-- Exercise brief --
List every line below that contains the string "creativecommons".

-- Entries supplied --

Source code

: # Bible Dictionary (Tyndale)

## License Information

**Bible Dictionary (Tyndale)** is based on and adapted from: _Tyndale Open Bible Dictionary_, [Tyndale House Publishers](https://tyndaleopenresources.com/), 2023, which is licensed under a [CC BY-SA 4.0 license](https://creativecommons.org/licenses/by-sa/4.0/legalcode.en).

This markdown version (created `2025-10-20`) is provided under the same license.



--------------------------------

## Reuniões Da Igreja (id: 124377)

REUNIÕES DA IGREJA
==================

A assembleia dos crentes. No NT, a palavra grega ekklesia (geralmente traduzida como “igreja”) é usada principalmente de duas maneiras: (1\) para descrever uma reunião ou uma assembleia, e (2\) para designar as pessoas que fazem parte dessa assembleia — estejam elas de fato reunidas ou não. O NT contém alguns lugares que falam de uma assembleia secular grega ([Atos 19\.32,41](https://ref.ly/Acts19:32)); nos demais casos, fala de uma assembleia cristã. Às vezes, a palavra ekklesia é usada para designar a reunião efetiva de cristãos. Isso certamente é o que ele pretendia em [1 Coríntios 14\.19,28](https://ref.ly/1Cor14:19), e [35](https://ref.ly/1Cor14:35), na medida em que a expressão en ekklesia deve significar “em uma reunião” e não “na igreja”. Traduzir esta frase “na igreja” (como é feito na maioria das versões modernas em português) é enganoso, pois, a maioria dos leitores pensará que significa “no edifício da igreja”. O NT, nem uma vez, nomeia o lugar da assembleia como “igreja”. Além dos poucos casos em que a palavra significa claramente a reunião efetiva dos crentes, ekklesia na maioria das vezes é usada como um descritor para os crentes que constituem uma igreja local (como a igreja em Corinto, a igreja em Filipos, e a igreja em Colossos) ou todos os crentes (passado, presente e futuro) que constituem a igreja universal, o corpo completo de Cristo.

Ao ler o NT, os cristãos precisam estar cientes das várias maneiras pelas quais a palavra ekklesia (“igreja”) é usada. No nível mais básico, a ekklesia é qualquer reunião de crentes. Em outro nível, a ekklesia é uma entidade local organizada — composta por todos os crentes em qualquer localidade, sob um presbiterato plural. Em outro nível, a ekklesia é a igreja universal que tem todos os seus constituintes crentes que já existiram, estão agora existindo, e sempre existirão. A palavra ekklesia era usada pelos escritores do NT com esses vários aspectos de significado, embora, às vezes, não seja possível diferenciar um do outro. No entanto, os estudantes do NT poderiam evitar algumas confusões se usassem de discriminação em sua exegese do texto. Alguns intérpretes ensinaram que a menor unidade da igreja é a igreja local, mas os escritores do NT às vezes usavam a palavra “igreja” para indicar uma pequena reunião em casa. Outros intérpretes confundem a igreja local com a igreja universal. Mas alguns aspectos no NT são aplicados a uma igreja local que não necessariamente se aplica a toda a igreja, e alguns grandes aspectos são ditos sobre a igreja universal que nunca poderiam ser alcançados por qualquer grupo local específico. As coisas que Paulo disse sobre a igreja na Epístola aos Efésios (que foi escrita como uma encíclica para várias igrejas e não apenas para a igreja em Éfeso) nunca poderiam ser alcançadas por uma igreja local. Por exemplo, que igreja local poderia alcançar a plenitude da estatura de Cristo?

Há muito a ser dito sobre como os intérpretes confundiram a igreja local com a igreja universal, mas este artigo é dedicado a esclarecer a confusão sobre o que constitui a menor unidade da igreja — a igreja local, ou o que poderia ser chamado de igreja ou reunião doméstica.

-- Task response --
**Bible Dictionary (Tyndale)** is based on and adapted from: _Tyndale Open Bible Dictionary_, [Tyndale House Publishers](https://tyndaleopenresources.com/), 2023, which is licensed under a [CC BY-SA 4.0 license](https://creativecommons.org/licenses/by-sa/4.0/legalcode.en).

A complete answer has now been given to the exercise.